# Data excerpt:
* * *

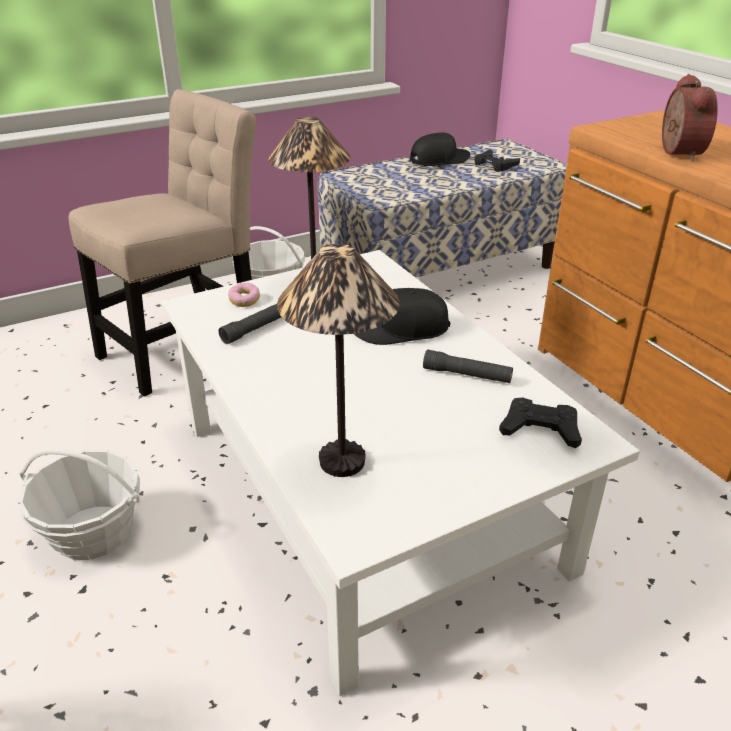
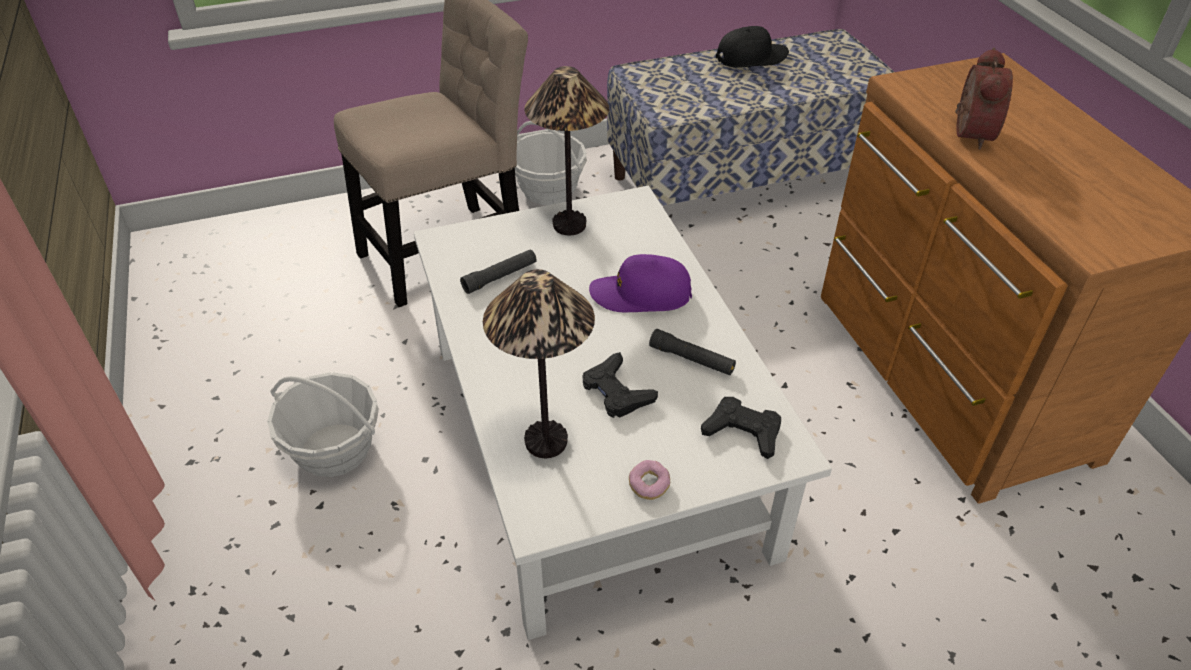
camera: 10 degrees right, 10 degrees up
(244, 301) = (494, 240): donut -> donut (649, 485)
(399, 329) = (640, 294): black cap -> purple cap
(494, 165) = (813, 71): black game controller -> black game controller (616, 391)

* * *

# Work to complete:
The expected output is a verbatim retyping of each line from the one with "(399, 329) = (640, 294): black" to the end of the listing above, with both end lines kept and nothing added.

# Response:
(399, 329) = (640, 294): black cap -> purple cap
(494, 165) = (813, 71): black game controller -> black game controller (616, 391)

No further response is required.